PROVIDED DATA section start

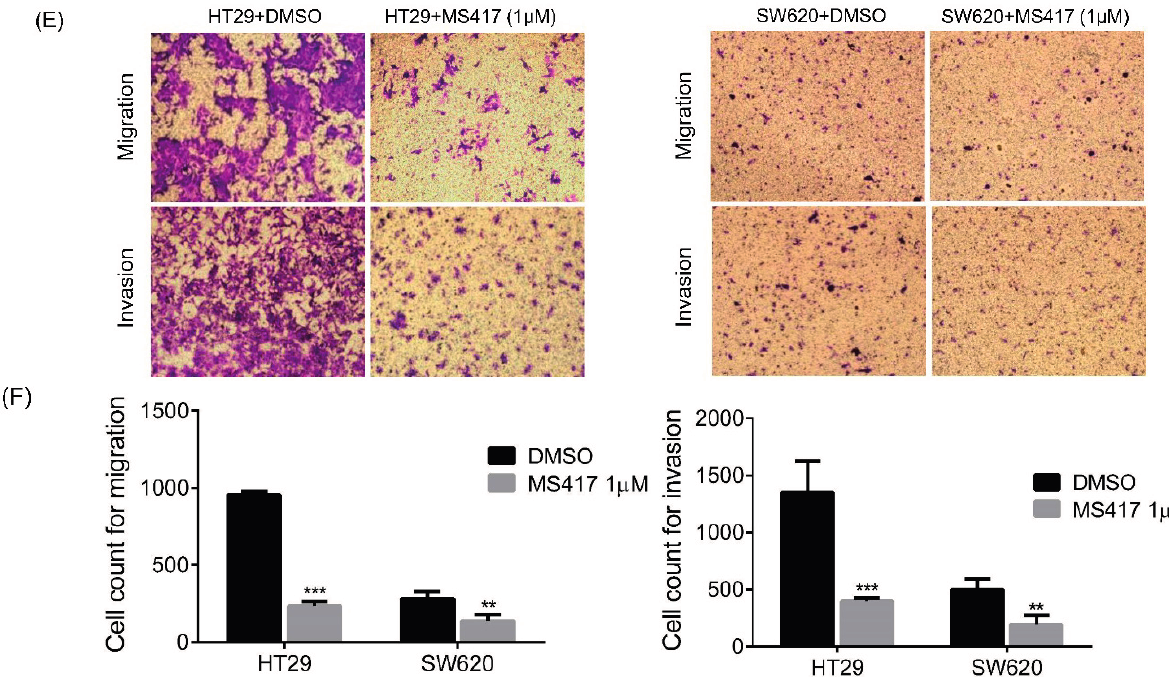
Figure 2. BRD4 inhibition attenuates proliferation, migration and invasion in vitro . ( A ) 72 h survival rate curve of HT29, HCT8, HCT116, SW480 and SW620 treated with vehicle (DMSO) or MS417 (1, 3, 6, 9, 12, 24, 30 µM), measured by MTT; ( B ) IC 50 of HT29, HCT8, HCT116, SW480 and SW620 following vehicle/MS417 for 24, 48 and 72 h; ( C , D ) macroscopic and microscopic images and quantification of colonies formed by HT29 or SW620 cell lines treated with MS417 (1 µM); ( E , F ) Cell migration and invasion of HT29 or SW620 cell lines were inhibited by MS417 (1 µM). n = 3 repeats with similar results. ** p < 0.01; *** p < 0.001. Values are depicted as Mean ±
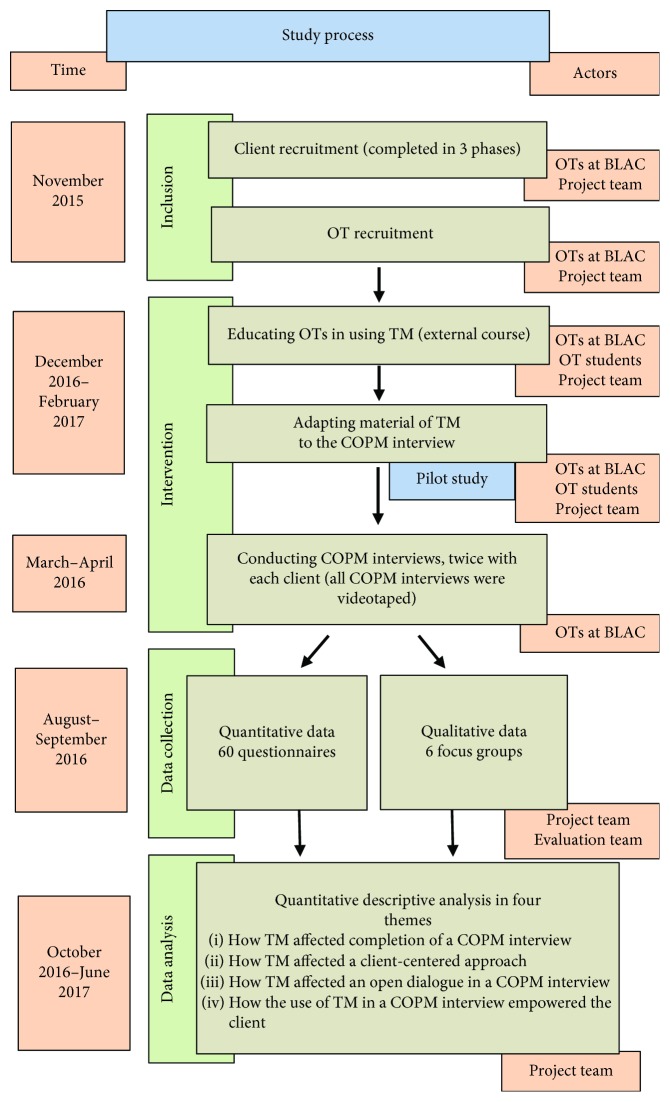
The study process.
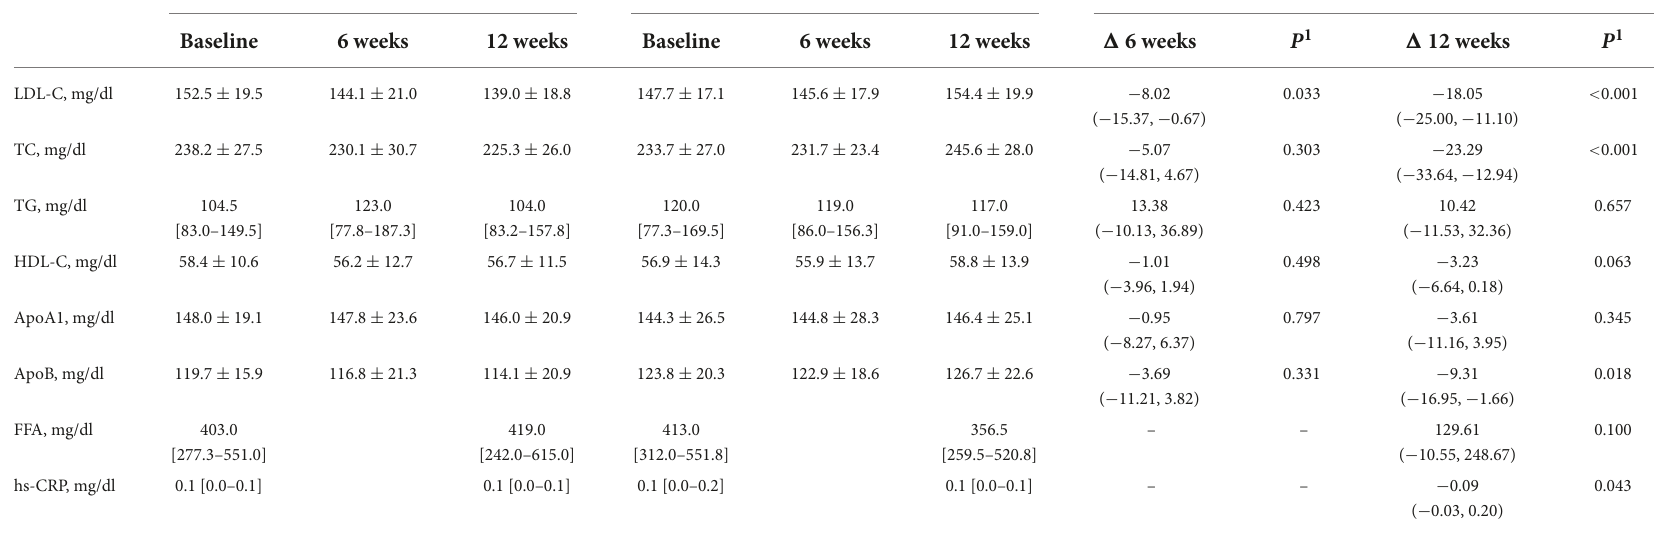
TABLE 3 Primary and secondary outcome measures of the two groups (intention-to-treat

PROVIDED DATA section end

▶ HOW TO COMPLETE THIS TASK
What you give back should be exactly the lines from the line holding "The study process." through the final line of the material, both ends included, and please leave out the pictures.

▶ PROBLEM SOLUTION
The study process.
TABLE 3 Primary and secondary outcome measures of the two groups (intention-to-treat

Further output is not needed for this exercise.